#### Exercise requirements
Reproduce verbatim the lines of the data below, beginning with the line that contains "collectors: H. Fink" and continuing through the end of the data.

(Dataset records)
----
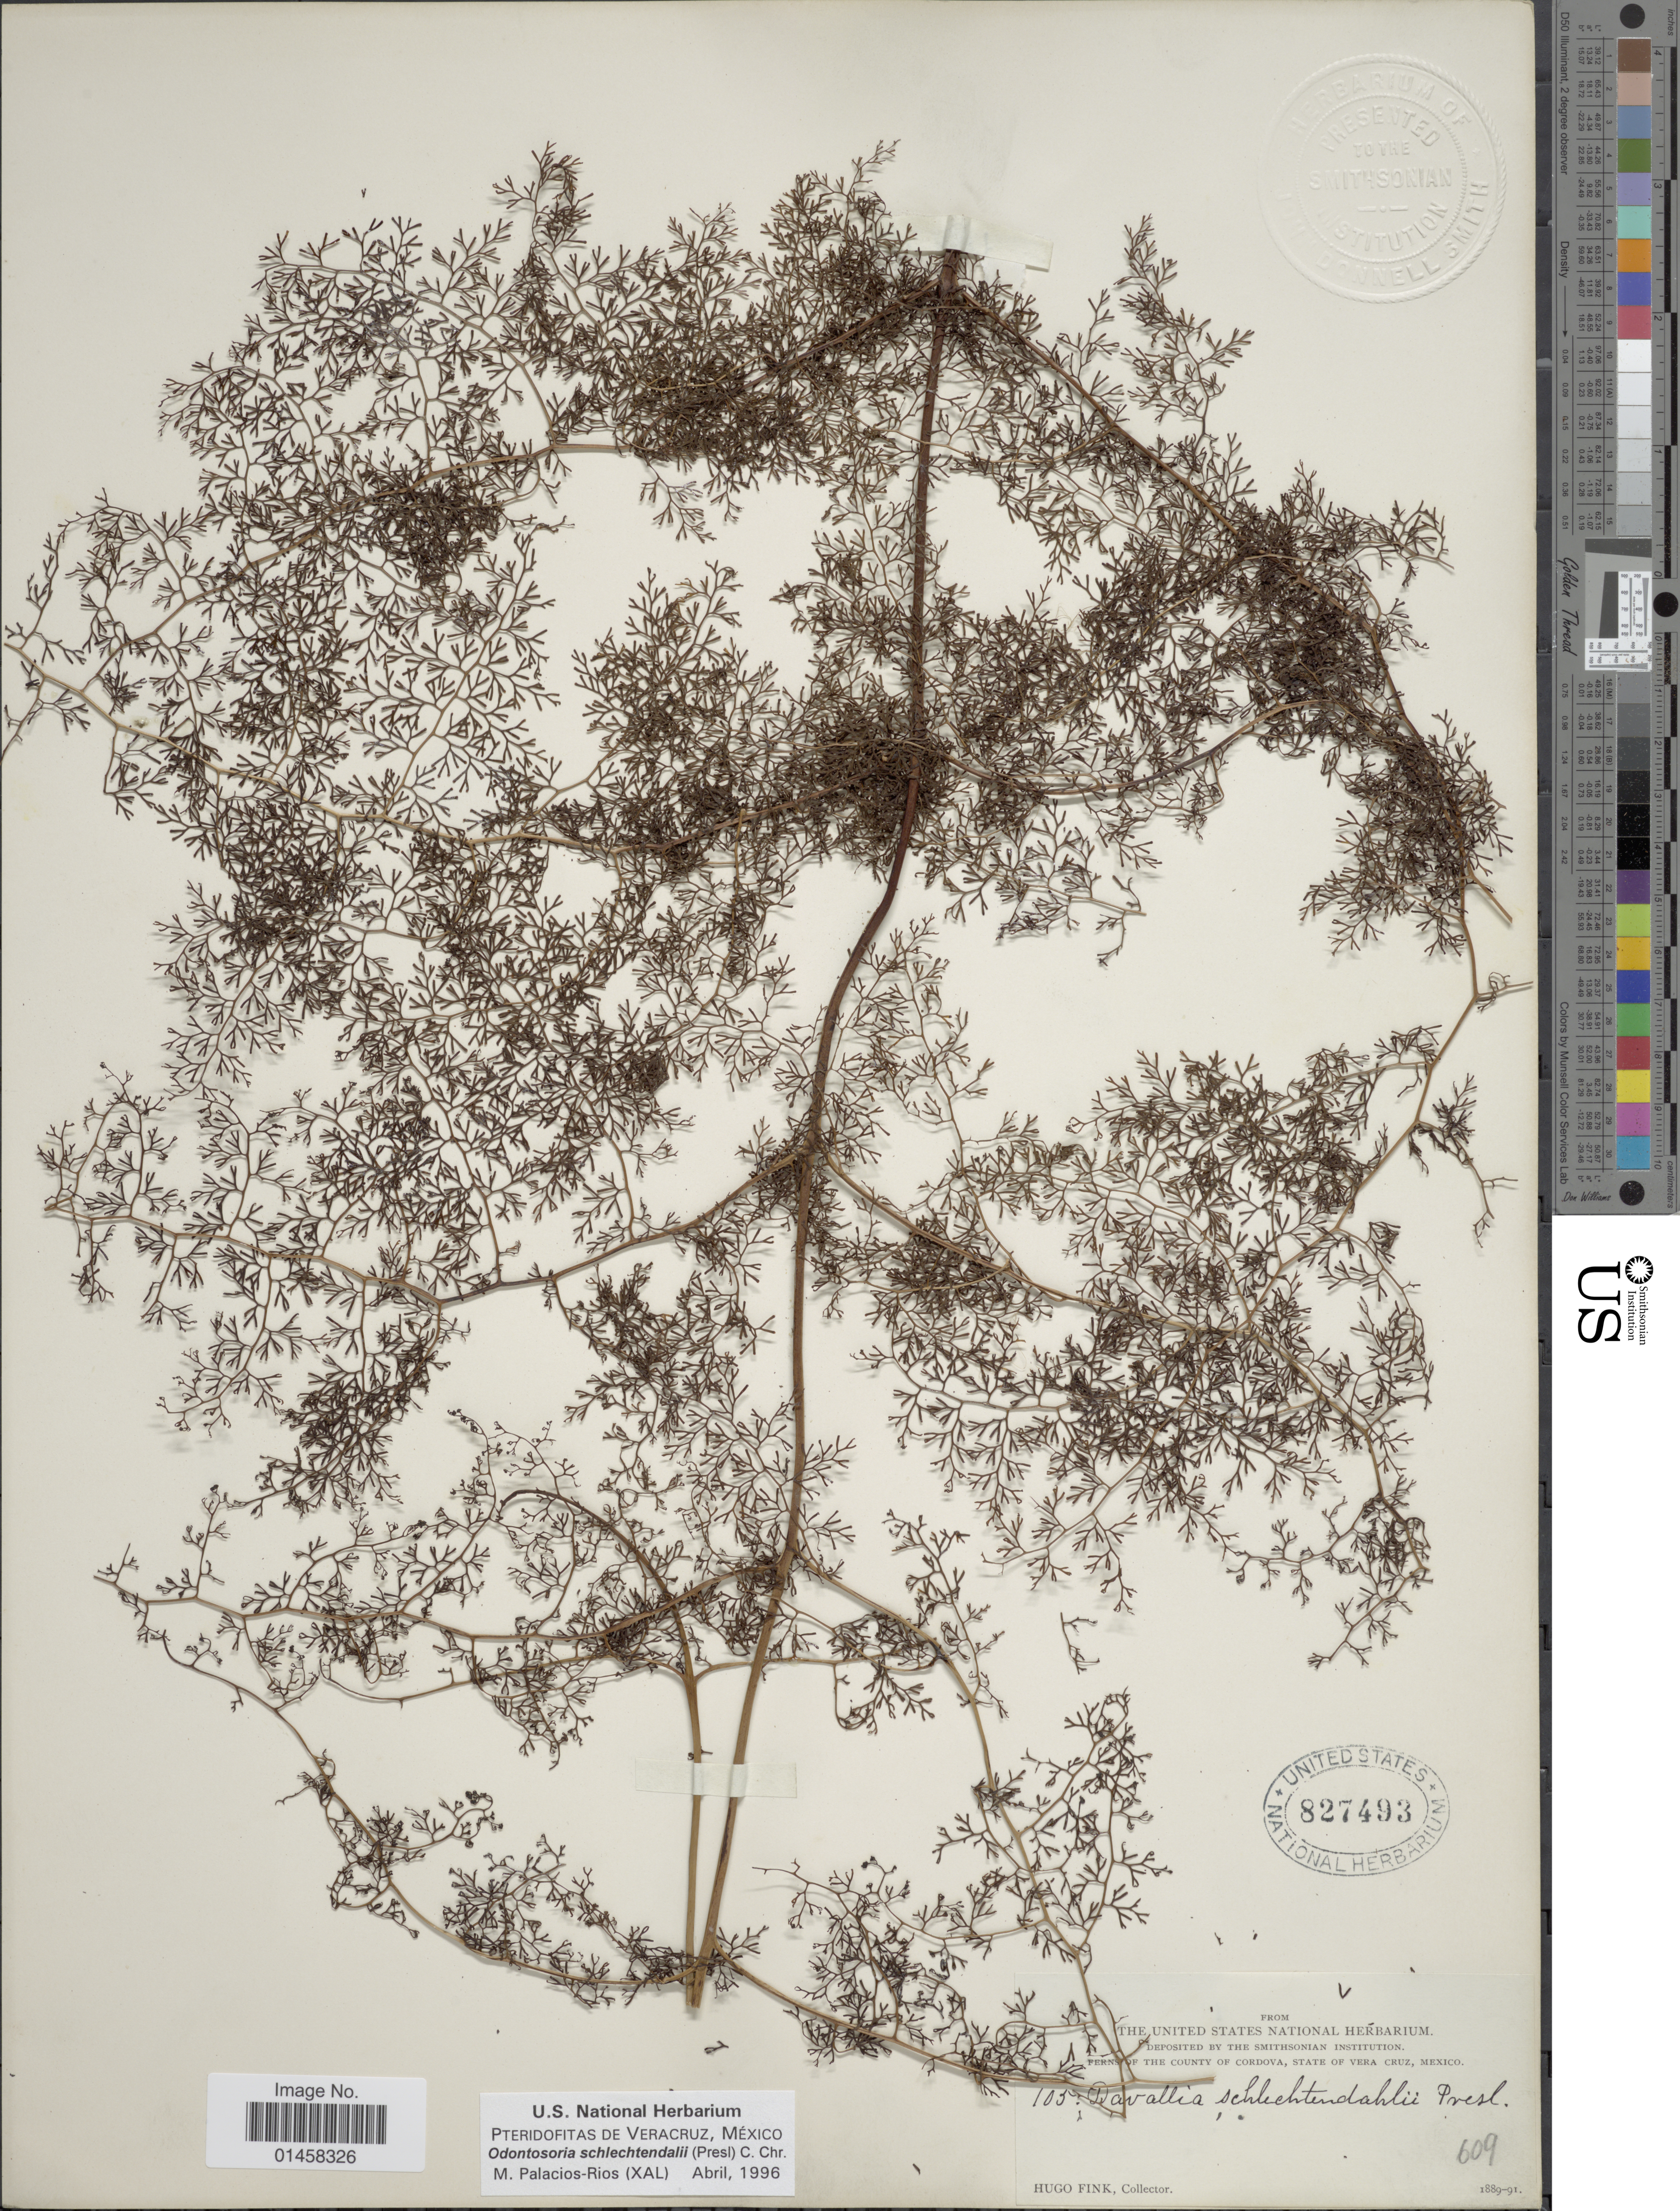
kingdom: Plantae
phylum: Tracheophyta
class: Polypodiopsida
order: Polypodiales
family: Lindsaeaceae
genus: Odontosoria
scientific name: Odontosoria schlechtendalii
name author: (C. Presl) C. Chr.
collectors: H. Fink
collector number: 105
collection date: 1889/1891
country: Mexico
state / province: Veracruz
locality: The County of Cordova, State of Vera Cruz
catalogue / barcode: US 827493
----
#### Exercise result
collectors: H. Fink
collector number: 105
collection date: 1889/1891
country: Mexico
state / province: Veracruz
locality: The County of Cordova, State of Vera Cruz
catalogue / barcode: US 827493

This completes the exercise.